** Given entries follows **

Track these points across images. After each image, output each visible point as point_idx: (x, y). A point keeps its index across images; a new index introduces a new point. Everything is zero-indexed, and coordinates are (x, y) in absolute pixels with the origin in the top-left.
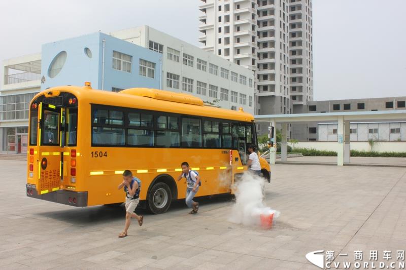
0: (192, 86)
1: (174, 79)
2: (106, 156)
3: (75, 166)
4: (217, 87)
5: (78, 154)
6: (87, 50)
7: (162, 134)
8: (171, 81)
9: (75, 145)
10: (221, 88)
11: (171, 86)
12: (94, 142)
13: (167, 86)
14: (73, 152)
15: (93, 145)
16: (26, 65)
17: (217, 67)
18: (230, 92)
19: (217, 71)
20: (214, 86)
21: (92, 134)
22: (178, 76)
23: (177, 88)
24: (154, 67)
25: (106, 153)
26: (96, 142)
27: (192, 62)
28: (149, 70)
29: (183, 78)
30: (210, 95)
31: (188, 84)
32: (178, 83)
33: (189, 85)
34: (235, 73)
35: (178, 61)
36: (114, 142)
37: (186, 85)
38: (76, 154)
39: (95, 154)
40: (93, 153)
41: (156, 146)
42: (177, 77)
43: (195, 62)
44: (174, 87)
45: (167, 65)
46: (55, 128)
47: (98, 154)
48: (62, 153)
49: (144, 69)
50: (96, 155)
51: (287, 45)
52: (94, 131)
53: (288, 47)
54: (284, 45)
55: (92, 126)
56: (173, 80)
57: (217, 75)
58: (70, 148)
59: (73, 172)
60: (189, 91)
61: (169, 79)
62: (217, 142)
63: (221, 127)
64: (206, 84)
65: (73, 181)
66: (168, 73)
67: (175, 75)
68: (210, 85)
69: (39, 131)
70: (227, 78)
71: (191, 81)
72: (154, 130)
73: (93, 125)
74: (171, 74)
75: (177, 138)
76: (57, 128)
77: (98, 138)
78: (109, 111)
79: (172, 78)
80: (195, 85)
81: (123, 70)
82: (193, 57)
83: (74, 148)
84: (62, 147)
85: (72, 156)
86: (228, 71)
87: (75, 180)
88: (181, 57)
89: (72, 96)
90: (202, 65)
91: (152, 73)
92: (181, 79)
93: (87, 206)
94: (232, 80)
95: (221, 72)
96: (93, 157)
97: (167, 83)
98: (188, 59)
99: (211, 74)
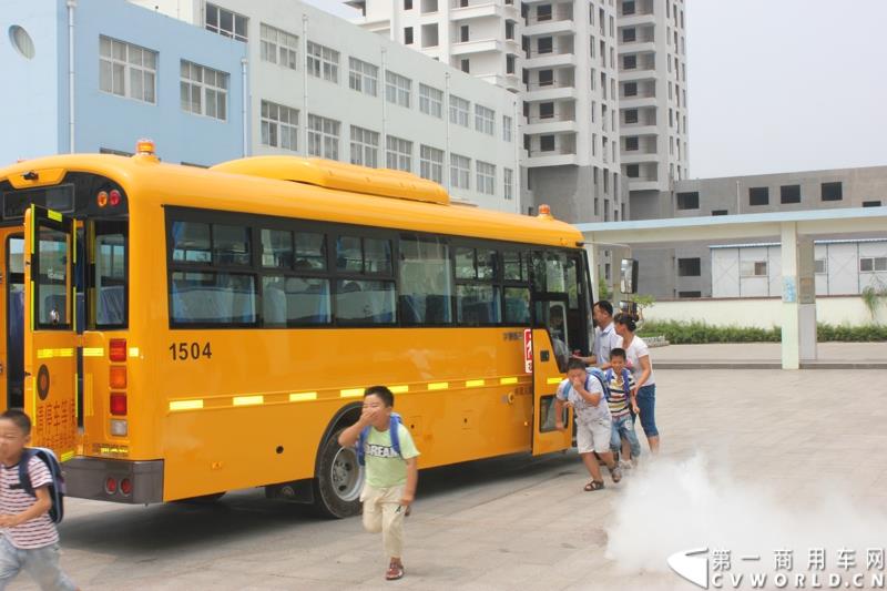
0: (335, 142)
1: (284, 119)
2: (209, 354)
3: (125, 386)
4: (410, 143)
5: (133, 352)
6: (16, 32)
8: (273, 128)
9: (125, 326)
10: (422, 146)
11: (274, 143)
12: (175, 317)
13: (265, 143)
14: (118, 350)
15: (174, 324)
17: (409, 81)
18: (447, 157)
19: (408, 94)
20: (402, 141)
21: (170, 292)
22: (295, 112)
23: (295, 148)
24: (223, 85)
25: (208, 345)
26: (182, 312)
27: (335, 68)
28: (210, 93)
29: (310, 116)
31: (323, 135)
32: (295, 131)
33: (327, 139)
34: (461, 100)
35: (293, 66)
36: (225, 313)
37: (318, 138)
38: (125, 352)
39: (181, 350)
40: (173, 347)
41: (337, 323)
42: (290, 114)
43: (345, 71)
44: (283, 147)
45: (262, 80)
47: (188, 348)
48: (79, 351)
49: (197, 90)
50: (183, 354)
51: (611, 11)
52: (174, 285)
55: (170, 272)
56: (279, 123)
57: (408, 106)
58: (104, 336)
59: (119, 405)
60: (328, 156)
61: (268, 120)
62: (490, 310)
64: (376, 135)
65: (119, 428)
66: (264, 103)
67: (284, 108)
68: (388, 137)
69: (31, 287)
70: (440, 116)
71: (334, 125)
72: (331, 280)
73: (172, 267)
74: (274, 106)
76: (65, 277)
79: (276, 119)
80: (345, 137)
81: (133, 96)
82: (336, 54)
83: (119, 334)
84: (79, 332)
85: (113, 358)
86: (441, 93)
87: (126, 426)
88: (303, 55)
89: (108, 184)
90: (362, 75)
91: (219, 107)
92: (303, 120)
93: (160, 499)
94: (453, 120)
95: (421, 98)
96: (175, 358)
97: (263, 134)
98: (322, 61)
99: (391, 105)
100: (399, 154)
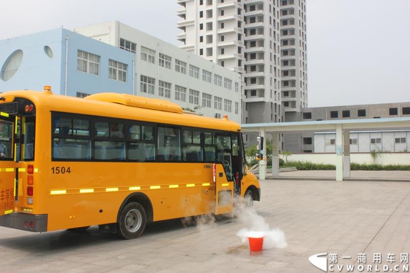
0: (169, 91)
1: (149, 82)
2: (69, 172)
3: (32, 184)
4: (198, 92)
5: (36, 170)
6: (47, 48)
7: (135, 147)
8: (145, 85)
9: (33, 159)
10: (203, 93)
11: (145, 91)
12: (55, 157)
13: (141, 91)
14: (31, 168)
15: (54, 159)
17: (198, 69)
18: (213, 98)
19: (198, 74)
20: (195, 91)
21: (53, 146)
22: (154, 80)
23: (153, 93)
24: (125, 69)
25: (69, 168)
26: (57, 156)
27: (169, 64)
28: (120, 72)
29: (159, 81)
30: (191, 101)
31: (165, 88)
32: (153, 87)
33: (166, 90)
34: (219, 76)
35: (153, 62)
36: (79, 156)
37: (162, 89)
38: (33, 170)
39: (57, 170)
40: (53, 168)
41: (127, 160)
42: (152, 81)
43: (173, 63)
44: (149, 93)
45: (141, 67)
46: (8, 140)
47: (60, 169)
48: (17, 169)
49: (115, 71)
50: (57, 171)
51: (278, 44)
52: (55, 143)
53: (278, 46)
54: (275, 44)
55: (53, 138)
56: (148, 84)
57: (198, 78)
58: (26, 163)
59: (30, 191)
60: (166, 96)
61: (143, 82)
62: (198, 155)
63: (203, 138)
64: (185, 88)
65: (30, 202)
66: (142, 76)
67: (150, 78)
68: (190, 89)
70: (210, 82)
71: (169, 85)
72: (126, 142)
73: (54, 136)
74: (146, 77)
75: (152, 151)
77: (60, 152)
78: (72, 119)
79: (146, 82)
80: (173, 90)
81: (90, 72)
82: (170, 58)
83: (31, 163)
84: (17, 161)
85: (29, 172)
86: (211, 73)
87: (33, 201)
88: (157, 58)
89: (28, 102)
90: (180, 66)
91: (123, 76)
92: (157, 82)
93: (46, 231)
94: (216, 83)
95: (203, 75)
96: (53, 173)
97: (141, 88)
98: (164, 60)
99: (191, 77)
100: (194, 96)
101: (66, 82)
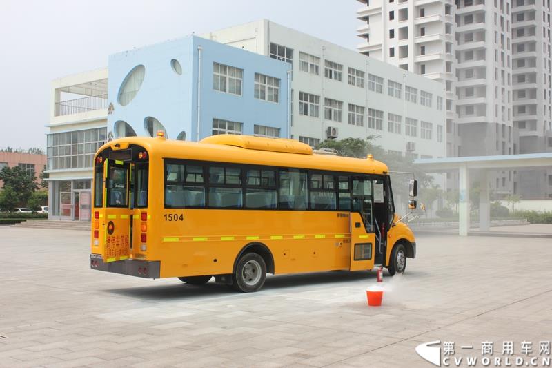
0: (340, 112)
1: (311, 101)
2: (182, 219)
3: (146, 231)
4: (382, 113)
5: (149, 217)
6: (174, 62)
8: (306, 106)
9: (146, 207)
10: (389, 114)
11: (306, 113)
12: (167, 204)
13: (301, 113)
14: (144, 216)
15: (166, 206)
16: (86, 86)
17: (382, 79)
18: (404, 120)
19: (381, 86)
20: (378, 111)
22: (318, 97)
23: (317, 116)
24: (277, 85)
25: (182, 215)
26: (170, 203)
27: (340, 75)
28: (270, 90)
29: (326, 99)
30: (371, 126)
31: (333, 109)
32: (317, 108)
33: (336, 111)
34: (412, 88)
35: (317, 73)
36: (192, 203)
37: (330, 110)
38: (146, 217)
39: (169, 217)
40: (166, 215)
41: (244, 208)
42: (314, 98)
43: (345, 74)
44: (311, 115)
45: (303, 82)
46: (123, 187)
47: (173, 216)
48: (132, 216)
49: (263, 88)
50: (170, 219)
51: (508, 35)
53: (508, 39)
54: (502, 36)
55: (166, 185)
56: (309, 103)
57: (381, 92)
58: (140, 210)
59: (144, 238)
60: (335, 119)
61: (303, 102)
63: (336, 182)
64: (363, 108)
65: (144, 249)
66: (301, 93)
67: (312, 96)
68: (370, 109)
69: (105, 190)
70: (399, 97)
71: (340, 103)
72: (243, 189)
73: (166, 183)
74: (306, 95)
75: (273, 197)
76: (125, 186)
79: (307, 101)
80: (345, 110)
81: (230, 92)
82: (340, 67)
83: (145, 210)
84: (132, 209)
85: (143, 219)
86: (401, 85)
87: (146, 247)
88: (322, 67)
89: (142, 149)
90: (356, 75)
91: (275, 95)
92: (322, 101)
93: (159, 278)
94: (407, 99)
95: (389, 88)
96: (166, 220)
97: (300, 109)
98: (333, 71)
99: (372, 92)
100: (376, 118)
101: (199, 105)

** End of Given entries **

Select every line in the rows above that contains the word "Everything", and copy each of those lines.

Track these points across images. After each image, output each visible point as point_idx: (x, y). A point keeps its index across images; a new index introduces a new point. Everything is zero-indexed, and coordinates are (x, y) in absolute pixels with the origin in the top-left.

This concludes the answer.